Should a composer’s anti-Semitism influence the way we listen to their music?

Maria Prinz
Monday, September 30, 2013

This new recording is the result of an idea which came to me in December 2011, followed by many months of planning. ‘The 20th century Concerto Grosso’, contains concertos by Erwin Schulhoff (Concerto doppio for flute, piano, string orchestra and two horns, 1927), Ernst Krenek (Concertino for flute, violin, piano, and string orchestra, 1924) and Vincent d'Indy (Concert for piano, flute, and cello, with string orchestra, 1926). I must be honest: the choice of repertoire was motivated by purely musical reasons, namely, I wanted to record pieces for flute, piano and orchestra. There are not so many possibilities for this constellation, but these three concertos musically made perfect sense. All of them are in Concerto Grosso style and all were composed almost simultaneously (1924-1927).
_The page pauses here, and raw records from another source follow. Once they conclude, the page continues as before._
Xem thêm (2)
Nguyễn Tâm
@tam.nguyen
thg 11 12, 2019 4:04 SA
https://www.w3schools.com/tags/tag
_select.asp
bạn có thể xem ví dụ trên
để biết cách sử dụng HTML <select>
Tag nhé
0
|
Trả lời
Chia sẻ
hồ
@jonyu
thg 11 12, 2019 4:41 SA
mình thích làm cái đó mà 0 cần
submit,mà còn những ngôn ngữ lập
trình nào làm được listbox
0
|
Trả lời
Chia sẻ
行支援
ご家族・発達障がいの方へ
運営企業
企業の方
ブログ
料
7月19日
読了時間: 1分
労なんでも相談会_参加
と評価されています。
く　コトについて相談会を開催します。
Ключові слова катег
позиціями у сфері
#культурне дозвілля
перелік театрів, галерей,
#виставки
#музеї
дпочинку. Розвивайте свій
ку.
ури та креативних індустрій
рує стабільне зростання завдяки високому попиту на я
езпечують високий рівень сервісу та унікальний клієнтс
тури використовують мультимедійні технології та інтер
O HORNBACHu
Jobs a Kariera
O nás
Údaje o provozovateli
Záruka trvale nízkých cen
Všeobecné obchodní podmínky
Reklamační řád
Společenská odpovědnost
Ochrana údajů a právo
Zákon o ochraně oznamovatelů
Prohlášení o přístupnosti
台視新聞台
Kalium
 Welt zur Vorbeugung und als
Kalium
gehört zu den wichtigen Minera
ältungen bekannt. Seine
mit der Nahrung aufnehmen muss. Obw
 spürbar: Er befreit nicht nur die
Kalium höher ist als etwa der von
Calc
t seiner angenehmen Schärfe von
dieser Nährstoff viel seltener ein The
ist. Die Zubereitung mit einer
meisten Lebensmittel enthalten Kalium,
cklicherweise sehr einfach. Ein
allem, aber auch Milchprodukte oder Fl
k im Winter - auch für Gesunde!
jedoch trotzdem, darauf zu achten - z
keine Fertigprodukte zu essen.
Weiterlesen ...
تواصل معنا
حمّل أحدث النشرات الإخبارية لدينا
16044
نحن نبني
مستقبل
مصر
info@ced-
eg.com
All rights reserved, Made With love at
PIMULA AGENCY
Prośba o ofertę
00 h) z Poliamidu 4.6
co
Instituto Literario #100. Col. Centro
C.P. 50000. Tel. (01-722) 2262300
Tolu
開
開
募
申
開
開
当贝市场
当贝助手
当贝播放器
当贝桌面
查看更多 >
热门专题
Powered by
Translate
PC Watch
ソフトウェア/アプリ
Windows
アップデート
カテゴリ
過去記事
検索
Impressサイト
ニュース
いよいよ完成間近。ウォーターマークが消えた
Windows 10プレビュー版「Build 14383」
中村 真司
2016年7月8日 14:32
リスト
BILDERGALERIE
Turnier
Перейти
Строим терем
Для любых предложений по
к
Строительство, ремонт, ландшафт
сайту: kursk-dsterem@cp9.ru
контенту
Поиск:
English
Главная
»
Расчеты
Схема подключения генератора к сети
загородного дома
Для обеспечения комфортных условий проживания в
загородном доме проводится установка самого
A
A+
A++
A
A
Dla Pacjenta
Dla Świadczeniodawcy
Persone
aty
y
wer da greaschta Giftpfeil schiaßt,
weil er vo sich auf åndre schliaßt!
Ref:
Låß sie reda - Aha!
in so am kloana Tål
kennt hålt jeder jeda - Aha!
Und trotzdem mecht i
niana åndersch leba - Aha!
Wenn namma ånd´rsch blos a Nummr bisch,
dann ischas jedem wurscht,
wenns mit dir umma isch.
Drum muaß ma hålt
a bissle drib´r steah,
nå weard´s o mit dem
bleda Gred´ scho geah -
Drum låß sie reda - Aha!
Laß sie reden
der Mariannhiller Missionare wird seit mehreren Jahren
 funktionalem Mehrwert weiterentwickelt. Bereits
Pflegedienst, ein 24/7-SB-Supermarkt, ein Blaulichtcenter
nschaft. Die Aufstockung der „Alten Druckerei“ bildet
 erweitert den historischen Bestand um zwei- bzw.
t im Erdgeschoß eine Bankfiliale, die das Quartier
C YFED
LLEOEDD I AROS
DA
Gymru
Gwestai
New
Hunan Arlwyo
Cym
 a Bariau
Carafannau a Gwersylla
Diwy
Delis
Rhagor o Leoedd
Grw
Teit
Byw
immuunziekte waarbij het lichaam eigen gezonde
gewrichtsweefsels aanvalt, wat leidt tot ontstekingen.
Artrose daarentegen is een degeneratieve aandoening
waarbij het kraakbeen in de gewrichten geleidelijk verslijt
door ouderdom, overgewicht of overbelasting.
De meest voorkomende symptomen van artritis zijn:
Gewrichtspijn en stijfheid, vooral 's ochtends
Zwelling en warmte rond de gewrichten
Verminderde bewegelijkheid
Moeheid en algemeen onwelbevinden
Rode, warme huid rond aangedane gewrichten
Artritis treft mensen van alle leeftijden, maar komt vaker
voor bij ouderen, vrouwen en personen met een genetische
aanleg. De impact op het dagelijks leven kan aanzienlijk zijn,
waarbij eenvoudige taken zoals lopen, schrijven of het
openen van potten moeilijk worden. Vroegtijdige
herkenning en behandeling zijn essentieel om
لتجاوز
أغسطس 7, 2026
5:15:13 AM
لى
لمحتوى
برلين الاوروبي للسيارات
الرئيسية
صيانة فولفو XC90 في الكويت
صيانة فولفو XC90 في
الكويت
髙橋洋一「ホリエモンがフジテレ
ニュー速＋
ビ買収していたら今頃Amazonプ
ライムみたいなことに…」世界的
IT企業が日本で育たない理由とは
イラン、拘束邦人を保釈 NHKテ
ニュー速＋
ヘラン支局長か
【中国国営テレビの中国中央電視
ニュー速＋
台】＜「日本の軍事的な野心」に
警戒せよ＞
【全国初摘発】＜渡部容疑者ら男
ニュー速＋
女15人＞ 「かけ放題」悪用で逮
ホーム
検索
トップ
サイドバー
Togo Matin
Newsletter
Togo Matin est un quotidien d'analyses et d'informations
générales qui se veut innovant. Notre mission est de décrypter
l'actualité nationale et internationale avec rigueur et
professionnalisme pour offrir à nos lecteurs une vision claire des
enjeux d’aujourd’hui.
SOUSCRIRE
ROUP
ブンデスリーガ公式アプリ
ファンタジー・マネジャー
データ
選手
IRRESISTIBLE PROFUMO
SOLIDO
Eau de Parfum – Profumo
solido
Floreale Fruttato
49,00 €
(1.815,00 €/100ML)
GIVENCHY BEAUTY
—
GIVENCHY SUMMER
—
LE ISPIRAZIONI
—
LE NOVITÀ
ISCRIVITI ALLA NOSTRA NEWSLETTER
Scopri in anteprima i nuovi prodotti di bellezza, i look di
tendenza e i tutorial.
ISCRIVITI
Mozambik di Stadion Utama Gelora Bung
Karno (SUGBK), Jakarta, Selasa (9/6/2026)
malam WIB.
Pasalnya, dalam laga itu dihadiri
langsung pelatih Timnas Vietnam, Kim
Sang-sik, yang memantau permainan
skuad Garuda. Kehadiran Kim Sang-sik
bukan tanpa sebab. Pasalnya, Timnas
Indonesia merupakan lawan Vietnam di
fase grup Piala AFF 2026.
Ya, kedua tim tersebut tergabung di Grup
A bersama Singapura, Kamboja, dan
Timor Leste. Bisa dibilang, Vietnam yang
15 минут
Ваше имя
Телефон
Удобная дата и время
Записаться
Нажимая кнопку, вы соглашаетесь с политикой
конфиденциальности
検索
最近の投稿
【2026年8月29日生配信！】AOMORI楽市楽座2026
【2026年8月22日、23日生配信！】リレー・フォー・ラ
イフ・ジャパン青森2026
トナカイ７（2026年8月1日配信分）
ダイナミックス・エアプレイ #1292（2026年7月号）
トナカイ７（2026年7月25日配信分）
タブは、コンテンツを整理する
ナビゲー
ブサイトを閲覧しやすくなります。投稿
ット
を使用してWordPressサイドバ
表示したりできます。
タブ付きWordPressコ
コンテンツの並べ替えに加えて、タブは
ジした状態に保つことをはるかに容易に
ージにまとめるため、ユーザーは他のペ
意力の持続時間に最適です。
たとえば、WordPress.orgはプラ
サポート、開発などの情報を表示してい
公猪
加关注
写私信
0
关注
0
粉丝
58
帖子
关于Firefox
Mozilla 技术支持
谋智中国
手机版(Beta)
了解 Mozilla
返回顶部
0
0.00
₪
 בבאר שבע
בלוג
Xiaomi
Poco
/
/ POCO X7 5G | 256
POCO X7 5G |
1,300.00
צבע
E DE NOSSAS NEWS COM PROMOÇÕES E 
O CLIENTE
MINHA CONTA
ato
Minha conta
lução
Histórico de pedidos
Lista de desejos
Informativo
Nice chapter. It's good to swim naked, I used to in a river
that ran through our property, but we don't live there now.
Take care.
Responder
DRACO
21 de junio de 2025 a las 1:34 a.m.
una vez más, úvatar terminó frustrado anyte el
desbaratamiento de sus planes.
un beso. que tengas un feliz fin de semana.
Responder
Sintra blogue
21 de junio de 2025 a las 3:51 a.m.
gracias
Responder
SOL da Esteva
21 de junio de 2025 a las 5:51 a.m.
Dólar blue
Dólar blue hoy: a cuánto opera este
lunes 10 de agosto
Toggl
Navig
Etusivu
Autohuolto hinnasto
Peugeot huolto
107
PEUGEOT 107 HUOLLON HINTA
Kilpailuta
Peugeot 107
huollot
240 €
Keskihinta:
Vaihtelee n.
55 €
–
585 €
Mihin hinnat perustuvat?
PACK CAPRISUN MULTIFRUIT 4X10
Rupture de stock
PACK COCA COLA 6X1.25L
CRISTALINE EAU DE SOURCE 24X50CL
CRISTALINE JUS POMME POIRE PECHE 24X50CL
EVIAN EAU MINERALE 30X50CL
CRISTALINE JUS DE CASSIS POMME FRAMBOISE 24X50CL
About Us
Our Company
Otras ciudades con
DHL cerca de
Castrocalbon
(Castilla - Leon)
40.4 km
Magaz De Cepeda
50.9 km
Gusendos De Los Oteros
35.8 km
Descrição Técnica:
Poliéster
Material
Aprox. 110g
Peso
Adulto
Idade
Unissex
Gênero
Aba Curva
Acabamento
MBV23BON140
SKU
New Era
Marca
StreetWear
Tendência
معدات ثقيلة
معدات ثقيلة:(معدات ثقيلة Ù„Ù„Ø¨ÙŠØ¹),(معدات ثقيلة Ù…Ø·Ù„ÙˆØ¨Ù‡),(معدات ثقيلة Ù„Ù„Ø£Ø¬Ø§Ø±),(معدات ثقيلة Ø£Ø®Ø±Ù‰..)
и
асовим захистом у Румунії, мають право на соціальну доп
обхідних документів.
There was though an important ideological motivation too. Schulhoff and Krenek were both composers who were persecuted by the National Socialists. Schulhoff was Jewish, Krenek was not (but was frequently branded a Jewish composer by the Third Reich), and both were considered creators of ‘degenerate art’. It is hard to believe that Krenek’s concerto in particular was very rarely performed and has not been recorded until now.

The third concerto, by Vincent D’Indy, fits perfectly in the musical logic of this CD, but the composer’s biography and his ideological and political beliefs were the opposite of those of Schulhoff and Krenek. In fact, I was quite shocked when I started to research D’Indy’s life and ideology.

D’Indy, who in his earlier years was enthusiastic about the operas by Giacomo Meyerbeer, later became an admirer and devotee of Richard Wagner (he was not alone in his admiration; many French composers like Saint-Saëns, Ravel, Chabrier were taken with Wagner’s music) and went as far as to embrace Wagner’s anti-Semitic views. He published an anti-Semitic tract on Wagner’s influence on French music in 1930. Most of his theories are based on Wagner’s article ‘Judaism in Music’ and are full of the most disgusting anti-Semitic defamations. In the Dreyfus case D’Indy clearly took an anti-Dreyfus position and damaged his relationship with Albéric Magnard and other composers, who admired D’Indy’s music but not his political ideas. Paul Dukas (a Jew) was one of the most ardent admirers of D’Indy’s music.

So, when programming this CD, I had to ask myself: is it morally acceptable to put d’Indy’s Concert alongside works by Krenek and Schulhoff? But one could equally ask: is it morally acceptable to play Wagner? What a question in the Wagner Year!

First of all, I think that we have to acknowledge, that there is – alas – no correlation between musical genius and qualities of a composer’s character. There are too many examples of discrepancy between human virtues and musical potency, Wagner is one of the most obvious. But there was no discussion about the musical importance and influence of Wagner’s music for the generations that immediately followed him, even Schoenberg and Zemlinsky would have been very different without Wagner’s musical influence. Not to mention the fact that Toscanini (the conductor, who said: ‘It is my duty to fight for the cause of artists persecuted by Nazis’) performed in 1938 (at the first Lucerne festival) Wagner’s Siegfried Idyll at the very place where the piece was created. And at this time Toscanini had already refused to perform in Hitler’s Germany and especially at Bayreuth.

In this context, I found Michel Kater’s book Composers of the Nazi Era: Eight Portraits (OUP) very informative. He writes about eight composers (Werner Egk, Paul Hindemith, Kurt Weill, Karl Amadeus Hartmann, Carl Orff, Hans Pfitzner, Arnold Schoenberg and Richard Strauss) and traces their different ideological attitudes and destinies, concluding that the ‘often contradictory patchwork-quilt of evidence’ makes it impossible to describe any character as fully guilty or fully innocent.

My personal opinion is that, although as performers we should keep personality of the composer in mind, we shouldn’t ever go so far as to make lists of works by composers with hideous ideologies and stop performing and recording them. This would be to imitate the approach of totalitarian regimes!

In 2001, Daniel Barenboim gave an interview about Wagner in which he said: ‘Wagner was an anti-Semite, but his music wasn’t…The music is not ideological.’ If this is true of Wagner, it surely is also true of d’Indy.

Barenboim, himself Jewish, has performed Wagner in Israel, and if it was not an easy decision for him, he had his reasons and his convictions – and the right to undertake the performance.

Finally, in full knowledge that there are ideological issues, I think that the quality of the music – which is high – and the opportunity – which is rare – to present three different 20th-century approaches to a popular Baroque musical genre, was sufficient reason to bring our recording project to fruition.